━━━ SOURCE PASSAGE
3

My current code (see below) uses 147MB of virtual memory! My provider has allocated 100MB by default and the process is killed once run, causing an internal error. The code is utilising curl multi and must be able to loop with more than 150 iterations whilst still minimizing the virtual memory. The code below is only set at 150 iterations and still causes the internal server error. At 90 iterations the issue does not occur.

How can I adjust my code to lower the resource use / virtual memory?

Thanks!

<?php

    function udate($format, $utimestamp = null) {
      if ($utimestamp === null)
        $utimestamp = microtime(true);
      $timestamp = floor($utimestamp);
      $milliseconds = round(($utimestamp - $timestamp) * 1000);
      return date(preg_replace('`(?<!\\\\)u`', $milliseconds, $format), $timestamp);
    }

$url = 'https://www.testdomain.com/';
$curl_arr = array();
$master = curl_multi_init();

for($i=0; $i<150; $i++)
━━━━━━
━━━ MATERIAL FOR THIS TASK
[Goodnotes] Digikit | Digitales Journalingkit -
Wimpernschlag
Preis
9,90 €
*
━━━━━━
━━━ MATERIAL FOR THIS TASK
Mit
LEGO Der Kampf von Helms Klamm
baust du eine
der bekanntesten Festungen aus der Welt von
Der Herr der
━━━━━━
**ACTIONS TO TAKE**
a) Transcribe the entire forum post about curl multi memory use, reproducing it precisely as it appears.
b) Filter the records and copy every line that contains the string "Journalingkit". Letter case counts when matching.

**SOLUTIONS BY TASK**
a)
3

My current code (see below) uses 147MB of virtual memory! My provider has allocated 100MB by default and the process is killed once run, causing an internal error. The code is utilising curl multi and must be able to loop with more than 150 iterations whilst still minimizing the virtual memory. The code below is only set at 150 iterations and still causes the internal server error. At 90 iterations the issue does not occur.

How can I adjust my code to lower the resource use / virtual memory?

Thanks!

<?php

    function udate($format, $utimestamp = null) {
      if ($utimestamp === null)
        $utimestamp = microtime(true);
      $timestamp = floor($utimestamp);
      $milliseconds = round(($utimestamp - $timestamp) * 1000);
      return date(preg_replace('`(?<!\\\\)u`', $milliseconds, $format), $timestamp);
    }

$url = 'https://www.testdomain.com/';
$curl_arr = array();
$master = curl_multi_init();

for($i=0; $i<150; $i++)

b)
[Goodnotes] Digikit | Digitales Journalingkit -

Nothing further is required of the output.